There is an even smaller subset of the tea party movement comprised of libertarian conservatives, representing a more developed intellectual tradition. Their goal is not just federalism but a minimal state at home and abroad. Their commitment to individual freedom -- defined as the absence of external constraint -- is nearly absolute. Taxation for the purpose of redistribution is theft. The national security state does not defend liberty; it threatens it. American global commitments are just another form of big government.
The closest this sect has come to serious political influence is Rand Paul's victory in Kentucky's Republican Senate primary this week. Paul has attempted to become more electable by distancing himself from the worst libertarian excesses. But there can be no doubt about Paul's political orientation. In an interview the day after his primary victory, Paul could not bring himself to endorse the Americans with Disabilities Act or the Civil Rights Act of 1964. "I think there's a lot to be desired in the Civil Rights -- and indeed the truth is," he sputtered, "I haven't read all through it, because it was passed 40 years ago and hadn't been a real pressing issue on the campaign on whether I'm going to vote for the Civil Rights Act." Earlier in his campaign, however, Paul explained his view that businesses should not be forced by government to adopt anti-discrimination rules. Because he is a libertarian, Paul is unable to embrace some of the largest moral achievements of recent American history.
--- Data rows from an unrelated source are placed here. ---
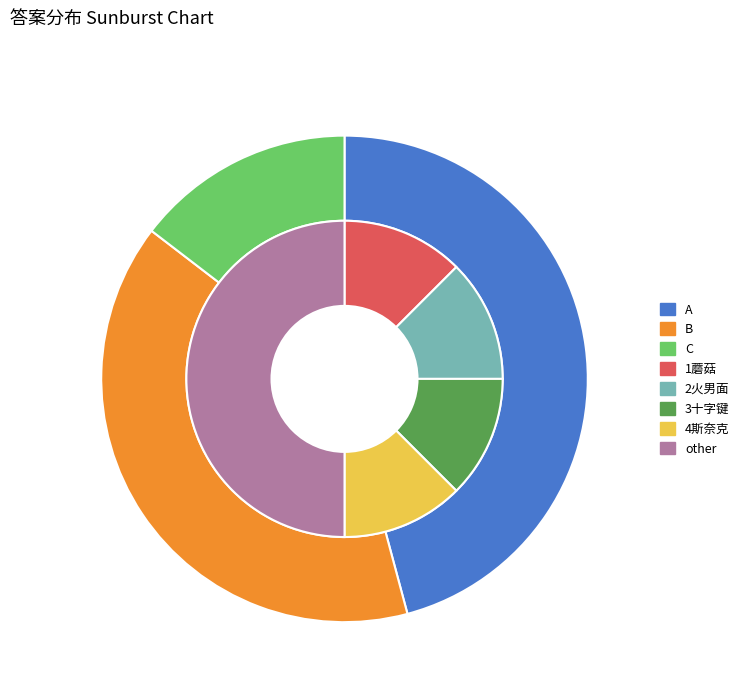

Between A and B, which is larger?

A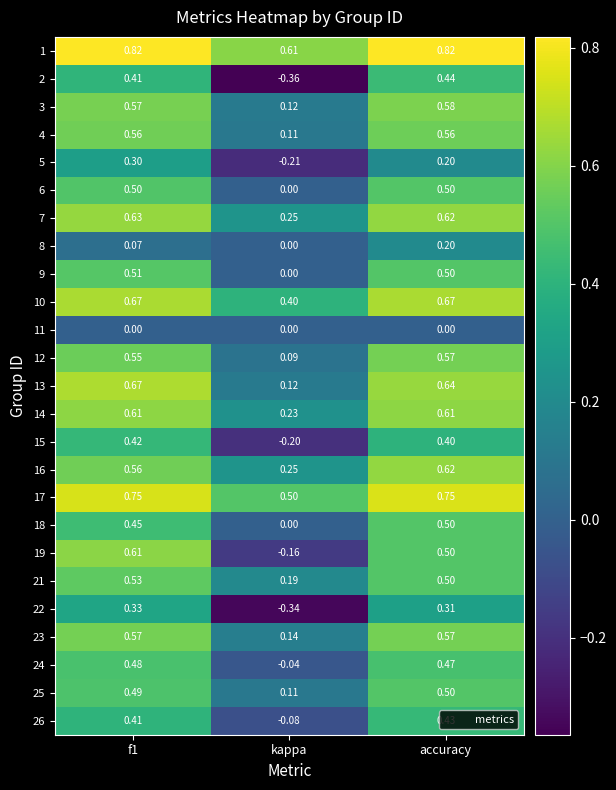

Is the value of 3 at kappa greater than the value of 11 at accuracy?

Yes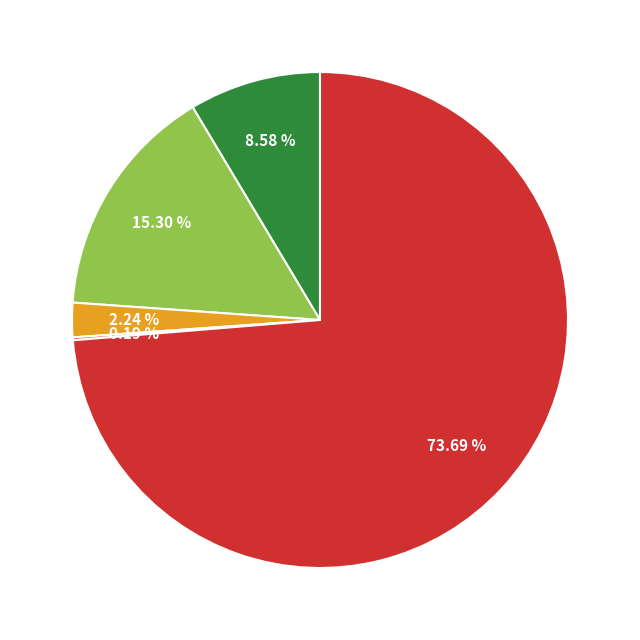

Is there a majority slice in this chart?

Yes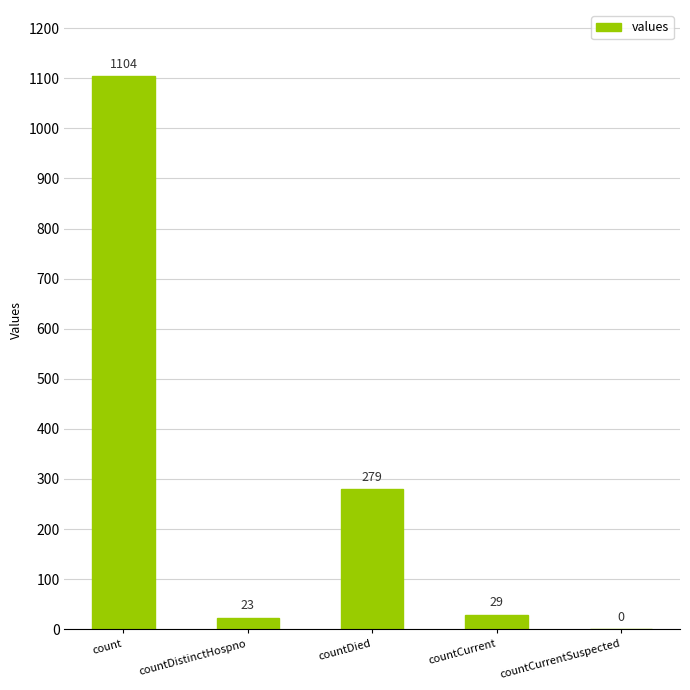

The chart shows a value of 227 at count. True or false?

False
Paul and other libertarians are not merely advocates of limited government; they are anti-government. Their objective is not the correction of error but the cultivation of contempt for government itself. There is a reason libertarianism has never been -- and likely will never be -- a national political force: because too many would find its utopia a nightmare.
Overreach is breeding overreach. The pendulum swings wider and wider.